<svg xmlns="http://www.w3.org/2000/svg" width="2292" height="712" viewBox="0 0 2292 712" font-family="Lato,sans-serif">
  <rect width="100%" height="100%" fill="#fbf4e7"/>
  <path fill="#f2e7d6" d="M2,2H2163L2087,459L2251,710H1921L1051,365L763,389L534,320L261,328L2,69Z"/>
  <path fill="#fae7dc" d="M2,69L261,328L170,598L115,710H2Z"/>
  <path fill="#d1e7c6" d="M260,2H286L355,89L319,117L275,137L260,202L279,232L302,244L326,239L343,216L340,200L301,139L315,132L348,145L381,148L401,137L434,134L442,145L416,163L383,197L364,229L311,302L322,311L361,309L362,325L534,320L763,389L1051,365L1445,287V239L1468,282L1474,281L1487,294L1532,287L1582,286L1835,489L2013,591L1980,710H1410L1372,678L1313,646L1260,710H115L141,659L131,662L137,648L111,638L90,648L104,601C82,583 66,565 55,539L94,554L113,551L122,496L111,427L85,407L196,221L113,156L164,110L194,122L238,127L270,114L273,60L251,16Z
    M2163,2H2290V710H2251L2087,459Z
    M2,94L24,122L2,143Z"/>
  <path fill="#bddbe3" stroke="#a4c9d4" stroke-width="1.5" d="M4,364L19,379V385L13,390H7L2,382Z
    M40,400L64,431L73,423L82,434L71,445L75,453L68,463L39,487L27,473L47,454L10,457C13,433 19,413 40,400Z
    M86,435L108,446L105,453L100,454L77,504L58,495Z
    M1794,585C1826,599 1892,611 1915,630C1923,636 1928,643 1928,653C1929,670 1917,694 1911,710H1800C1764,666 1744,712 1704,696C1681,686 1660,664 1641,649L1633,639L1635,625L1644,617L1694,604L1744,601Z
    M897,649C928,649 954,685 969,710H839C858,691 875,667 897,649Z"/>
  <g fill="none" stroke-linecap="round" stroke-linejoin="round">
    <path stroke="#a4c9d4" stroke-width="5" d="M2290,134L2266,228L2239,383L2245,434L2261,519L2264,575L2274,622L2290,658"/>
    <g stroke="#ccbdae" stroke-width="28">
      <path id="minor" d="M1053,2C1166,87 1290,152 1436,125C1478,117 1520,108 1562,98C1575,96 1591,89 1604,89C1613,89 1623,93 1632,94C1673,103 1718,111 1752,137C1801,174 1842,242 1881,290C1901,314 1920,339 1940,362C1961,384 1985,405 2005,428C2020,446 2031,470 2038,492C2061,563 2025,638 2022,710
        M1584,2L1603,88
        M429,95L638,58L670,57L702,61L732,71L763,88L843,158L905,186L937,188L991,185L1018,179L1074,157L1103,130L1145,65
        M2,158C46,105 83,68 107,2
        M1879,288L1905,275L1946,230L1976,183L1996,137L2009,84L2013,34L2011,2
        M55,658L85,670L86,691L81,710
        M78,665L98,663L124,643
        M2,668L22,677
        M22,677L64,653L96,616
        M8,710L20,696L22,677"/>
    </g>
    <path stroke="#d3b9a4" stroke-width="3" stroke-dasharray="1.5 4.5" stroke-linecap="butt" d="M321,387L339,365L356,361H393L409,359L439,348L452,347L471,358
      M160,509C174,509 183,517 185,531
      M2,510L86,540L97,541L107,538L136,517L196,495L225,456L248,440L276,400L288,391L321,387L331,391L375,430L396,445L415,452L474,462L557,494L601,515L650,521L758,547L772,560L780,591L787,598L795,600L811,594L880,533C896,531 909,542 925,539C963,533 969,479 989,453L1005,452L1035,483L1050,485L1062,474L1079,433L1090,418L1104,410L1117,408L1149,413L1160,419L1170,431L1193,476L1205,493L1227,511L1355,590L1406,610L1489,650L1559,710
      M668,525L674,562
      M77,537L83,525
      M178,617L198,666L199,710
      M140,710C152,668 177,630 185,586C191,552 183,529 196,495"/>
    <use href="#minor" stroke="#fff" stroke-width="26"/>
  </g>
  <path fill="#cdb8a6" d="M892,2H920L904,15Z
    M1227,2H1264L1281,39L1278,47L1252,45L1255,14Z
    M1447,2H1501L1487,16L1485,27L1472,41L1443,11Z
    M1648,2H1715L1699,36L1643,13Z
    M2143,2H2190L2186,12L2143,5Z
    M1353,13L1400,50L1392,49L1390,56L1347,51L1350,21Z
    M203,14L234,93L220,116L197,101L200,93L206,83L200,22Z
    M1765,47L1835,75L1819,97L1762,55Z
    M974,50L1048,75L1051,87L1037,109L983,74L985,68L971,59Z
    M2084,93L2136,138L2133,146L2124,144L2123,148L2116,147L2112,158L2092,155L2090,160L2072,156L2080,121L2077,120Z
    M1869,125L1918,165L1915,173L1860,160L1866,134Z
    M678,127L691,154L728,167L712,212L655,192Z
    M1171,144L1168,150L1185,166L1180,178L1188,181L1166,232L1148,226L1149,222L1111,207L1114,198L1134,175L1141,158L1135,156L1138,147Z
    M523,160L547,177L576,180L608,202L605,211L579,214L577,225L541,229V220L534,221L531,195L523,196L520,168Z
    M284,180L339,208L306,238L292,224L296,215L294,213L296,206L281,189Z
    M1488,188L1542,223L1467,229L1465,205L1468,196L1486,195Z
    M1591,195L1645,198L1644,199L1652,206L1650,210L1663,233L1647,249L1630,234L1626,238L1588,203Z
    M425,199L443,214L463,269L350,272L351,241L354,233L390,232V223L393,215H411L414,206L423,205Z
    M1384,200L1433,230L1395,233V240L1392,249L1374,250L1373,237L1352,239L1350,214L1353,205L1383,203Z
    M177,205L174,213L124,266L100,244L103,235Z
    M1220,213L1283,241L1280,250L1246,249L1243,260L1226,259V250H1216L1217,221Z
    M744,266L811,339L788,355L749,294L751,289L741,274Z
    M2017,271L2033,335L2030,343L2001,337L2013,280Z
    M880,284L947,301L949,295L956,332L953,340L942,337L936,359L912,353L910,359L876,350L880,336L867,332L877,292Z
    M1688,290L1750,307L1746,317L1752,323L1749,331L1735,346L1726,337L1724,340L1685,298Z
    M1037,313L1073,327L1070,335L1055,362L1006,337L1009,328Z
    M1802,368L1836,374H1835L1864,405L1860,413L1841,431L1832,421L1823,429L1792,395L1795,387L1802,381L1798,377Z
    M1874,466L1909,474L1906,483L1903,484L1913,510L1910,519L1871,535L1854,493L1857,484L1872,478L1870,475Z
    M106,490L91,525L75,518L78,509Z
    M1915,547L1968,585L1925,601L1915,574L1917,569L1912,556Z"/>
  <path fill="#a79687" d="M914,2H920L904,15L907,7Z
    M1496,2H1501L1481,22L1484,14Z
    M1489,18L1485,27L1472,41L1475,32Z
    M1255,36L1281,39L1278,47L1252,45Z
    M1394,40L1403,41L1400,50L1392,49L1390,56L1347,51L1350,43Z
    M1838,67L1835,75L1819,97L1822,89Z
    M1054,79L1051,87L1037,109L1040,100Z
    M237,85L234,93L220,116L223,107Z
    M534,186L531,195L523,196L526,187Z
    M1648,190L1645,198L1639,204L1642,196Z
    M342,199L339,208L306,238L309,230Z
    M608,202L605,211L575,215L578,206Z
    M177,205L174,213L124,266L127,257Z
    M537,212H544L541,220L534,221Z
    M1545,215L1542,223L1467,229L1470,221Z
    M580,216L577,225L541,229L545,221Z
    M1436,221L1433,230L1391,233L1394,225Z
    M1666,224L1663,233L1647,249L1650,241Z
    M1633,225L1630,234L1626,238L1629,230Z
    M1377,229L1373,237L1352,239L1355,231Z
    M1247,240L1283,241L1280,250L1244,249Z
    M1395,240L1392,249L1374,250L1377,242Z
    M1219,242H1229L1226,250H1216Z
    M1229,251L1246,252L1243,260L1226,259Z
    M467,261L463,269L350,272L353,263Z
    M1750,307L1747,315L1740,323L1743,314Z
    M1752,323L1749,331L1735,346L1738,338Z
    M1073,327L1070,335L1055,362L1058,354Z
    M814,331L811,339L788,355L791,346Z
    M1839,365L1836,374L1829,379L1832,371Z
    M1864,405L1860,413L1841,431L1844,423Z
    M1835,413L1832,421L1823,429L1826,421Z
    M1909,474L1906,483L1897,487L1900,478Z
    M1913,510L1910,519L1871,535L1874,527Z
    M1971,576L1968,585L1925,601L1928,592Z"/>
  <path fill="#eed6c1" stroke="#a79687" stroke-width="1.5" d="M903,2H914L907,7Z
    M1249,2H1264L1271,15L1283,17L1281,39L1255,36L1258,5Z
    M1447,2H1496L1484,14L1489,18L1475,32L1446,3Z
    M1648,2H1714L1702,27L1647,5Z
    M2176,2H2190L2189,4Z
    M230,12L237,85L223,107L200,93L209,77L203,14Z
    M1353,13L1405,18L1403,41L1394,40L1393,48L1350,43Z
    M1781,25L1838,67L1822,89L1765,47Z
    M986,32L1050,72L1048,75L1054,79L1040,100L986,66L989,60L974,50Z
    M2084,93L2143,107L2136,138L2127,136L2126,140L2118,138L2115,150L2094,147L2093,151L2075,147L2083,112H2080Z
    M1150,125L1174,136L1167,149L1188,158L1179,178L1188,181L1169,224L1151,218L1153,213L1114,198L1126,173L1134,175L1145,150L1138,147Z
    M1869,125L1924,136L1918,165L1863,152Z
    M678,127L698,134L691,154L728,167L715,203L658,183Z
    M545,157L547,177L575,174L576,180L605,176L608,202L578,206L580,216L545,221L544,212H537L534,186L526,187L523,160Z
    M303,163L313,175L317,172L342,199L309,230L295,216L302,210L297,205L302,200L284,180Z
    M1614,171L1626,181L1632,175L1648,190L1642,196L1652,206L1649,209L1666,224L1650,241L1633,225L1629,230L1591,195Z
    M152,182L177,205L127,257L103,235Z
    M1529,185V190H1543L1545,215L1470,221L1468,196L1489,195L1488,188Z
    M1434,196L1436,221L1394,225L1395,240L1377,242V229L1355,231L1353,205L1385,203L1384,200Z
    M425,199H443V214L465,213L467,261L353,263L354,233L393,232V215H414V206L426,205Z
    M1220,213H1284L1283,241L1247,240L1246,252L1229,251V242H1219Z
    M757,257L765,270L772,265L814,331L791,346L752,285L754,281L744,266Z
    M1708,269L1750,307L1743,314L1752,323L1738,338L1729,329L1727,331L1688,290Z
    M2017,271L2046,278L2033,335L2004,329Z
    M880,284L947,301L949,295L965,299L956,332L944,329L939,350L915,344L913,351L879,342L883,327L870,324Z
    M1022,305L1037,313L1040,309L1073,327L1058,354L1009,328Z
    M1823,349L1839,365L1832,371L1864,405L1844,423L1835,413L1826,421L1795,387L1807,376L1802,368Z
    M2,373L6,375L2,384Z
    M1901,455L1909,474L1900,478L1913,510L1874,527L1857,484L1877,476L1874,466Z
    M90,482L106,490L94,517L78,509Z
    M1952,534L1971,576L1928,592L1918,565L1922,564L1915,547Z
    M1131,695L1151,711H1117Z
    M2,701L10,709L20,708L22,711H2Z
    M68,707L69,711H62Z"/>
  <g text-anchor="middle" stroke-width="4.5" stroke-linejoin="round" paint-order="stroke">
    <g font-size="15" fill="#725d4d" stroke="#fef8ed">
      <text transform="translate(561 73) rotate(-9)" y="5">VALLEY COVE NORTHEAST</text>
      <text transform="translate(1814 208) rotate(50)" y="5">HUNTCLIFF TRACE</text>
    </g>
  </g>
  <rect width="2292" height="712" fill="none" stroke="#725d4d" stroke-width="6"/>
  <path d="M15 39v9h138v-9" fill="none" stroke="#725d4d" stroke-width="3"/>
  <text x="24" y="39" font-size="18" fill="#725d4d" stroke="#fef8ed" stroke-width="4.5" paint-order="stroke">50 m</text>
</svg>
....
▶ _What this task involves_
In the entries above, please find the line with "M1584,2L1603,88" and the line with "M178,617L198,666L199,710", then write out exactly those two lines and every line between them, and nothing more.

▶ _Written answer_
        M1584,2L1603,88
        M429,95L638,58L670,57L702,61L732,71L763,88L843,158L905,186L937,188L991,185L1018,179L1074,157L1103,130L1145,65
        M2,158C46,105 83,68 107,2
        M1879,288L1905,275L1946,230L1976,183L1996,137L2009,84L2013,34L2011,2
        M55,658L85,670L86,691L81,710
        M78,665L98,663L124,643
        M2,668L22,677
        M22,677L64,653L96,616
        M8,710L20,696L22,677"/>
    </g>
    <path stroke="#d3b9a4" stroke-width="3" stroke-dasharray="1.5 4.5" stroke-linecap="butt" d="M321,387L339,365L356,361H393L409,359L439,348L452,347L471,358
      M160,509C174,509 183,517 185,531
      M2,510L86,540L97,541L107,538L136,517L196,495L225,456L248,440L276,400L288,391L321,387L331,391L375,430L396,445L415,452L474,462L557,494L601,515L650,521L758,547L772,560L780,591L787,598L795,600L811,594L880,533C896,531 909,542 925,539C963,533 969,479 989,453L1005,452L1035,483L1050,485L1062,474L1079,433L1090,418L1104,410L1117,408L1149,413L1160,419L1170,431L1193,476L1205,493L1227,511L1355,590L1406,610L1489,650L1559,710
      M668,525L674,562
      M77,537L83,525
      M178,617L198,666L199,710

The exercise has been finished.